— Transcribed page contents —
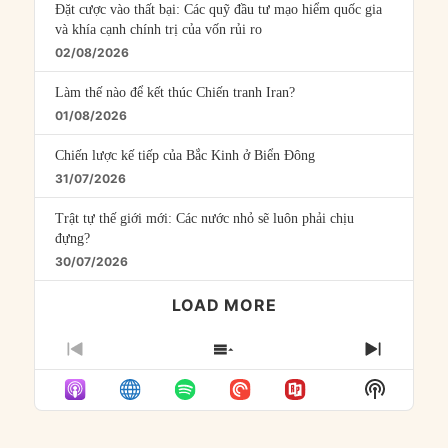
Đặt cược vào thất bại: Các quỹ đầu tư mạo hiểm quốc gia
và khía cạnh chính trị của vốn rủi ro
02/08/2026
Làm thế nào để kết thúc Chiến tranh Iran?
01/08/2026
Chiến lược kế tiếp của Bắc Kinh ở Biển Đông
31/07/2026
Trật tự thế giới mới: Các nước nhỏ sẽ luôn phải chịu
đựng?
30/07/2026
LOAD MORE
PREVIOUS
SHOW
NEXT
EPISODE
EPISODES
EPISO
Show
LIST
Podcast
Informat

— Assigned task —
The response must repeat all the lines above exactly and include no pictures.

— Task answer —
Đặt cược vào thất bại: Các quỹ đầu tư mạo hiểm quốc gia
và khía cạnh chính trị của vốn rủi ro
02/08/2026
Làm thế nào để kết thúc Chiến tranh Iran?
01/08/2026
Chiến lược kế tiếp của Bắc Kinh ở Biển Đông
31/07/2026
Trật tự thế giới mới: Các nước nhỏ sẽ luôn phải chịu
đựng?
30/07/2026
LOAD MORE
PREVIOUS
SHOW
NEXT
EPISODE
EPISODES
EPISO
Show
LIST
Podcast
Informat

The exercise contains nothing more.